Teresa Antignani


Isernia 1991
Vive e lavora a Presenzano
Studio visit di Elisa Carollo
2 maggio 2024

C’è una forza primordiale che anima il lavoro di Teresa Antignani, un’energia femminile antica incanalata in opere che denunciano la tragedia ambientale e le sue ripercussioni sul corpo reale delle persone.

Partendo dall’impegno di giovane attivista e dai suoi studi all’Accademia di Brera, Antignani si è dedicata negli ultimi anni a un progetto stratificato, Martyrium, sviluppato in collaborazione con Sara Terracciano. Muovendosi tra performance e fotografia, esplora i simbolismi legati all’idea di martirio per contestualizzarli nella realtà specifica dei territori marginali del Mezzogiorno, vittime di uno sregolato sciacallaggio di colossi industriali, di innumerevoli discariche abusive, inquinamento delle risorse e conseguenti malattie, deformazioni e morte infantile. Partito dal paese dove vive, Presenzano, contro la centrale Edison, il progetto è passato raccontare tutte le lotte ambientaliste dell’alto casertano, dell’agro Caleno arrivando al cuore della terra dei fuochi. Portando direttamente sui cantieri queste azioni di resistenza al femminile, l’artista ne dà una traduzione poetica, accompagnata da ricerche d’archivio sui dati raccolti dalle associazioni coinvolte.

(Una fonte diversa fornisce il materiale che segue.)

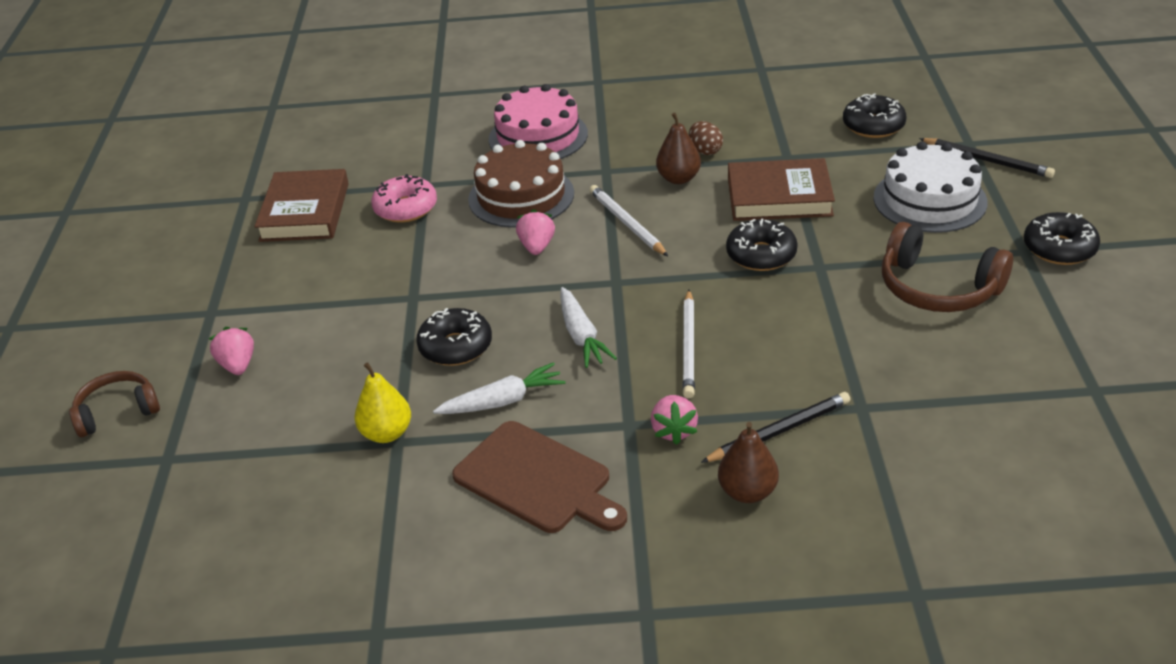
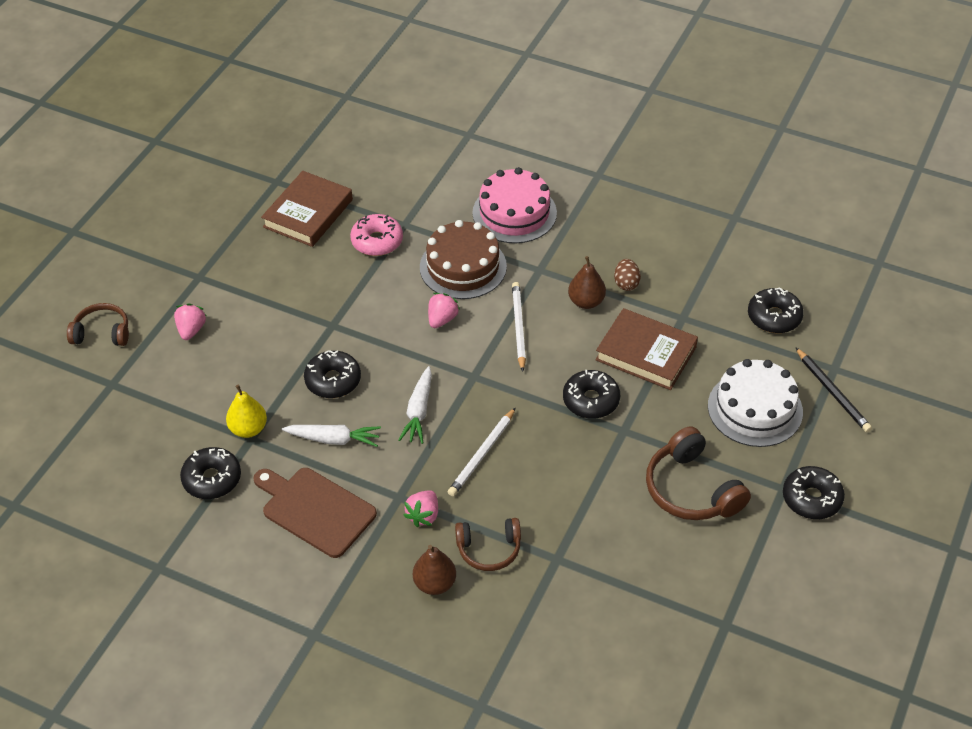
camera: 25 degrees right, 10 degrees up
brown cutting board [452,421,627,533] -> brown cutting board turned 150 degrees clockwise [254,468,377,558]
black pencil [701,392,850,463] -> brown headphones [455,518,521,571]
none -> black donut [180,447,241,499]

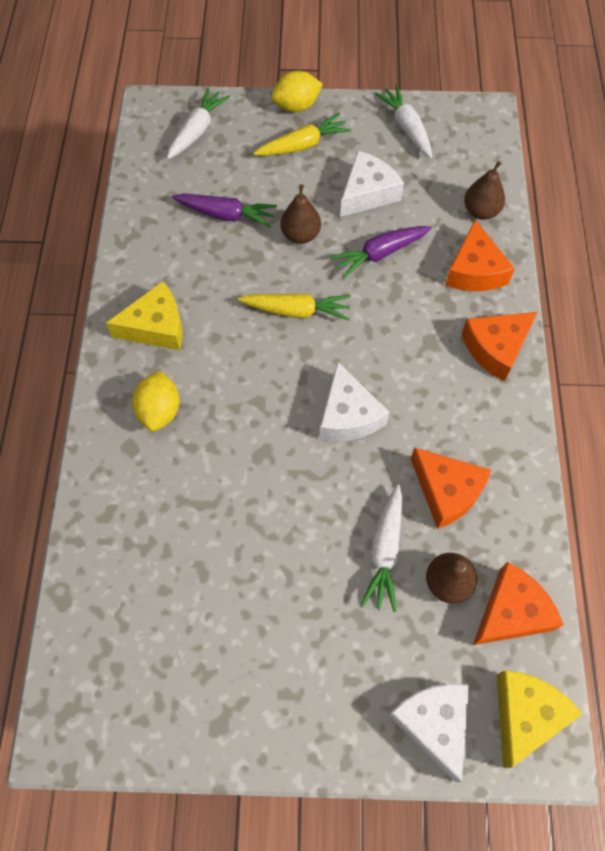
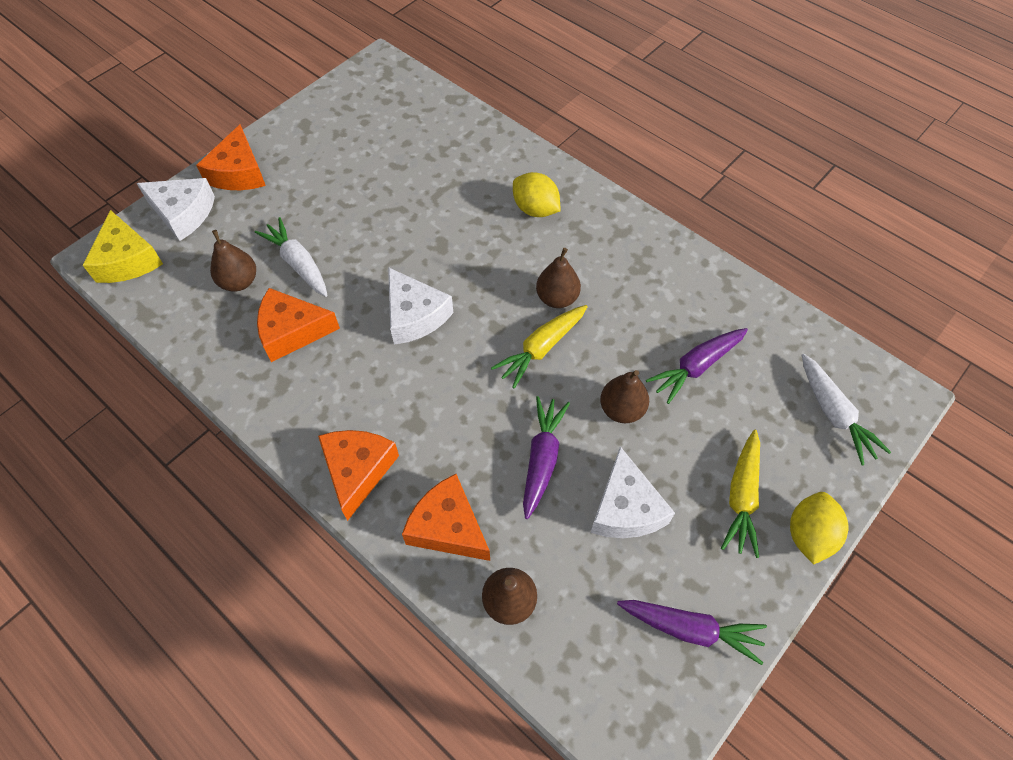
camera: 130 degrees right, 5 degrees down
yellow cheese [106,281,183,350] -> none
white cheese [319,362,389,441] -> white cheese turned 150 degrees counterclockwise [388,267,454,345]
white carrot [374,85,432,158] -> purple carrot [617,600,767,665]
orange cheese [473,562,564,645] -> orange cheese moved to [196,124,266,190]
none -> brown pear [536,248,581,308]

In questo modo il progetto documenta le reti di lotte femminili che portano all’attenzione dell’opinione pubblica l’impegno contro i colossi industriali.

Teresa sceglie di utilizzare un linguaggio trasversale, che attinge a iconografie religiose, archetipi simbolici e riferimenti alla storia dell’arte, per parlare anche a coloro che sono al di fuori del sistema artistico. In particolare, l’artista adotta riferimenti alle sante martiri cristiane, come sant’Agata, per creare forti immagini simboliche che correlano martirio e biocidio, mutilazione corporea e violenza territoriale. Al centro, la relazione tra corpo e ambiente e, in particolare, il corpo femminile come cassa di risonanza del dramma ambientale e sociale in corso e come elemento di resistenza: una resistenza che connette donne di diverse generazioni a favore di una lotta non violenta per proteggere la propria terra, i propri figli, da logiche di estrattivismo patriarcale. In questo modo, il progetto diventa anche processione, via crucis, e piattaforma di scambio e costruzione di consapevolezza attraverso simboli accessibili a tutti.

Per la Biennale di Malta l’artista ha lavorato a un’opera nuova, ispirata questa volta dal contesto economico e sociale dell’isola: al centro, la tragedia di Jean Paul Sofia, vittima delle condizioni di lavoro nei cantieri di Malta legati al recente boom di investimenti e speculazioni immobiliari. Traendo ispirazione, sia nella composizione che nelle scelte cromatiche, dalla Deposizione dalla croce di Rosso Fiorentino e dalla drammaticità dal dolore di una madre che ha denunciato tutto ciò nella sua testimonianza, il Cristo del dipinto viene estratto dalle macerie di un cantiere e diviene donna, in un compianto di madri e figlie del mediterraneo che assistono a questa strage ambientale e umana.

Durante i giorni dell’inaugurazione l’artista ha anche realizzato una performance: un lamento antico accompagnato dal veemente sbandieramento di uno stendardo ricamato da una comunità di matriarche della sua terra e dedicato ad Albanova, come utopia di un possibile risanamento del Sud (di Italia, del Mediterraneo, del Mondo).

Questa dimensione anche vernacolare della pratica di Antignani rischia talvolta di allontanarla troppo dall’estetica dominante oggi nel panorama del contemporaneo, relegando la sua opera a una circolazione molto locale, nonostante l’ampia rilevanza dei temi trattati e un linguaggio che l’avvicina, ad oggi, ad artiste attive nel Sud America ─ penso in primis alleopere dell’artista messicana Tania Candiani. D’altra parte, è forse proprio questo attingere a un lessico visivo popolare che rende la sua arte accessibile anche a pubblici altri. L’arte di Antignani pare trovare la sua rilevanza nel portare avanti una resistenza non violenta del tutto femminile, facendo delle sue opere un veicolo per la lotta ambientale e rinnovando così il fondamentale valore ritualistico, etico e politico dell’arte. Un invito poetico al risveglio delle coscienze a partire da un immaginario simbolico che l’arte può creare, dando al contempo legittimazione a storie territoriali soppresse che difficilmente vengono ascoltate.